Pakistan is gearing up to re-enter global debt markets, with plans to issue a dollar-denominated Eurobond in 2026 as part of its Global Medium-Term Note (GMTN) programme. This move marks the country’s first major Eurobond issuance in nearly five years, signaling a renewed push to diversify financing sources and attract international investment.
Khurram Schehzad, adviser to the finance minister, confirmed that Pakistan intends to re-enter the Eurobond market but did not provide specifics regarding the size, timing, or maturity of the planned issuance. The government is also pursuing Panda bonds this year, aiming to raise funds through yuan-denominated instruments and expand its investor base in China.
Finance Minister Muhammad Aurangzeb previously highlighted that Pakistan’s return to international capital markets under the GMTN programme is a key element of its broader strategy to stabilize the economy and secure competitive funding from global investors. The plan reflects efforts to build confidence in Pakistan’s sovereign debt through external support, including backing from the International Monetary Fund (IMF).

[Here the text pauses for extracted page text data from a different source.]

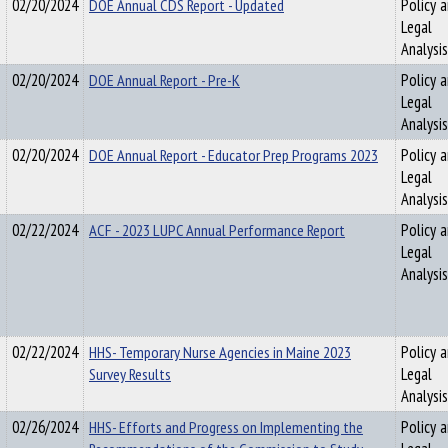
02/20/2024
DOE Annual CDS Report - Updated
Policy 
Legal
Analysis
02/20/2024
DOE Annual Report - Pre-K
Policy 
Legal
Analysis
02/20/2024
DOE Annual Report - Educator Prep Programs 2023
Policy 
Legal
Analysis
02/22/2024
ACF - 2023 LUPC Annual Performance Report
Policy 
Legal
Analysis
02/22/2024
HHS- Temporary Nurse Agencies in Maine 2023
Policy 
Survey Results
Legal
Analysis
02/26/2024
HHS- Efforts and Progress on Implementing the
Policy 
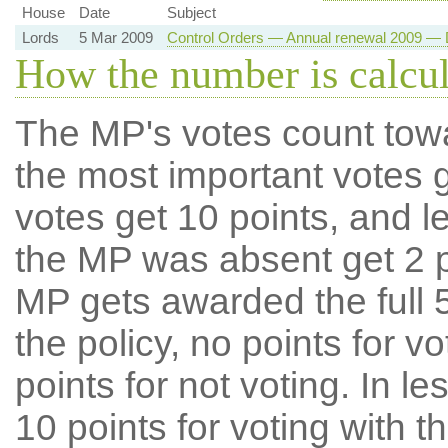
House
Date
Subject
Lords
5 Mar 2009
Control Orders — Annual renewal 2009 — D
How the number is calcu
The MP's votes count tow
the most important votes g
votes get 10 points, and l
the MP was absent get 2 po
MP gets awarded the full 5
the policy, no points for v
points for not voting. In l
10 points for voting with th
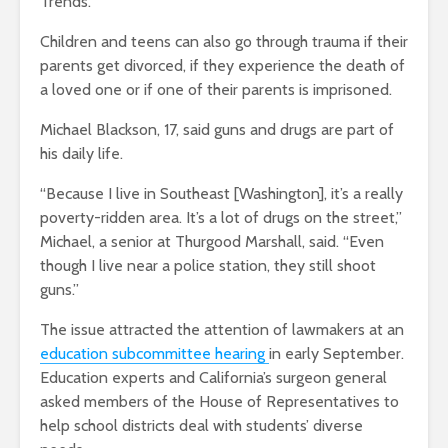
Trends.
Children and teens can also go through trauma if their
parents get divorced, if they experience the death of
a loved one or if one of their parents is imprisoned.
Michael Blackson, 17, said guns and drugs are part of
his daily life.
“Because I live in Southeast [Washington], it’s a really
poverty-ridden area. It’s a lot of drugs on the street,”
Michael, a senior at Thurgood Marshall, said. “Even
though I live near a police station, they still shoot
guns.”
The issue attracted the attention of lawmakers at an
education subcommittee hearing
in early September.
Education experts and California’s surgeon general
asked members of the House of Representatives to
help school districts deal with students’ diverse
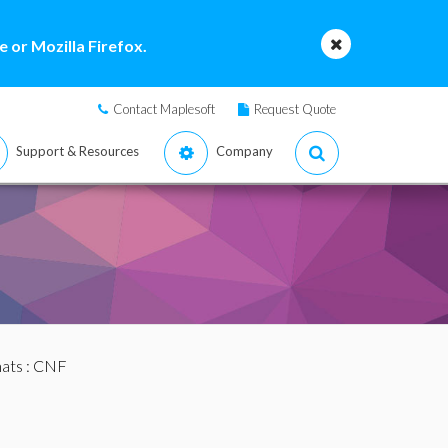
 or Mozilla Firefox.
Contact Maplesoft
Request Quote
Support & Resources
Company
mats
: CNF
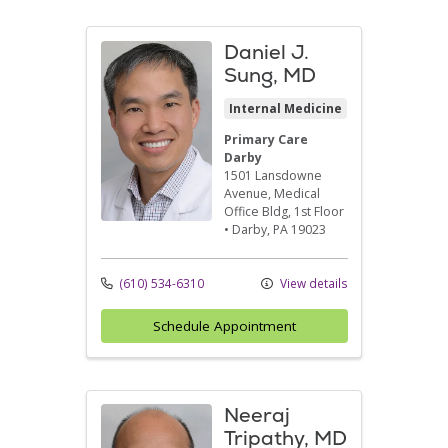
Daniel J.
Sung, MD
Internal Medicine
Primary Care
Darby
1501 Lansdowne
Avenue
, Medical
Office Bldg, 1st Floor
•
Darby,
PA
19023
(610) 534-6310
View details
Schedule Appointment
Neeraj
Tripathy, MD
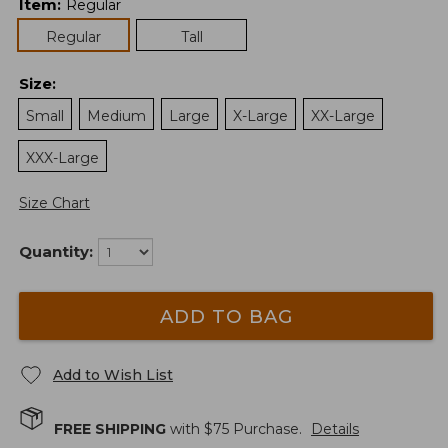
Item
:
Regular
Regular
Tall
Size
:
Small
Medium
Large
X-Large
XX-Large
XXX-Large
Size Chart
Quantity:
ADD TO BAG
Add to Wish List
FREE SHIPPING
with $
75
Purchase.
Details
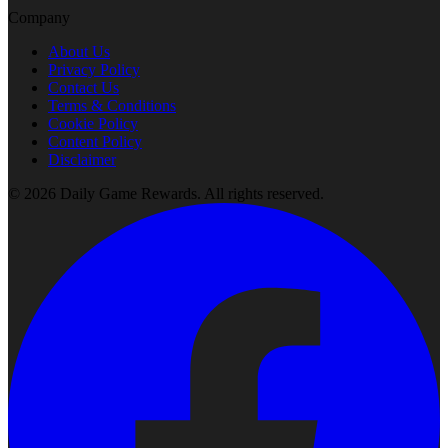
Company
About Us
Privacy Policy
Contact Us
Terms & Conditions
Cookie Policy
Content Policy
Disclaimer
©
2026
Daily Game Rewards
. All rights reserved.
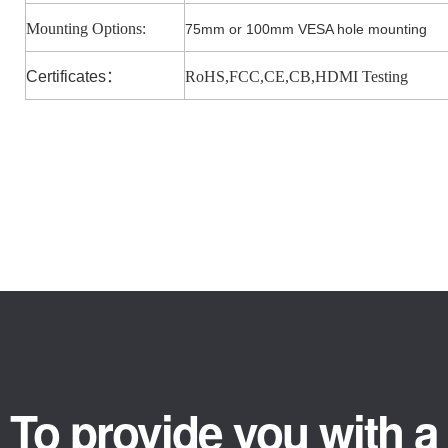
Mounting Options:
75mm or 100mm VESA hole mounting
Certificates
：
RoHS,FCC,CE,CB,HDMI Testing
To provide you with a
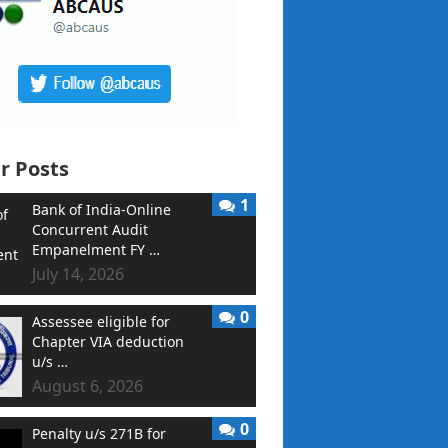
r Posts
1
Bank of India-Online
Concurrent Audit
Empanelment FY …
July 14, 2026
0
Assessee eligible for
Chapter VIA deduction
u/s …
August 6, 2026
0
Penalty u/s 271B for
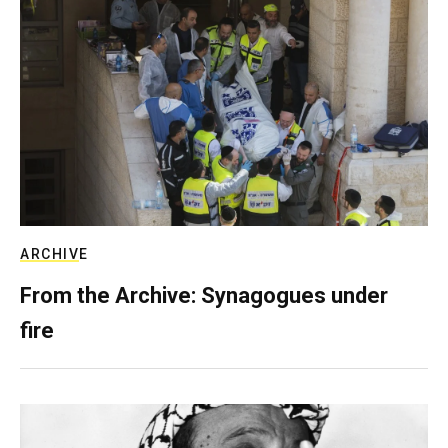
ARCHIVE
From the Archive: Synagogues under
fire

Pakistan recently completed the repayment of a $500 million Eurobond that matured in September 2025, originally issued in 2015 with a ten-year tenure. This timely repayment is seen as a critical step in reassuring investors and establishing credibility ahead of the upcoming Eurobond issuance.
Investor appetite for Pakistan’s debt has improved significantly, with the country’s dollar bonds posting strong performance this year. The positive trend is supported by easing global financial conditions and expectations of interest rate cuts by major central banks, which have opened opportunities for frontier economies like Pakistan to re-access international markets.
The government’s economic team has pointed to recent upgrades from major credit rating agencies, which have improved Pakistan’s outlook and validated its reform measures. These upgrades, combined with strengthened macroeconomic indicators, underpin the country’s strategy to tap international capital markets more effectively.
In addition to the Eurobond, Islamabad plans to raise approximately $250 million through Panda bonds this year. Earlier this year, Pakistan also secured $1 billion in financing from Middle Eastern banks after a gap of over two years, further diversifying its external funding sources and reducing reliance on domestic borrowing.
Re-entering the Eurobond market is expected to help Pakistan extend the maturity profile of its debt, lower funding costs, and enhance investor confidence. For international investors, the issuance presents an opportunity to participate in a frontier-market economy that is showing signs of stabilization and policy commitment.
Execution will require careful timing, favorable terms, and sustained reforms to maintain investor trust. Success in this venture could provide Pakistan with a more balanced financing portfolio, stronger global engagement, and the ability to navigate domestic economic challenges more effectively.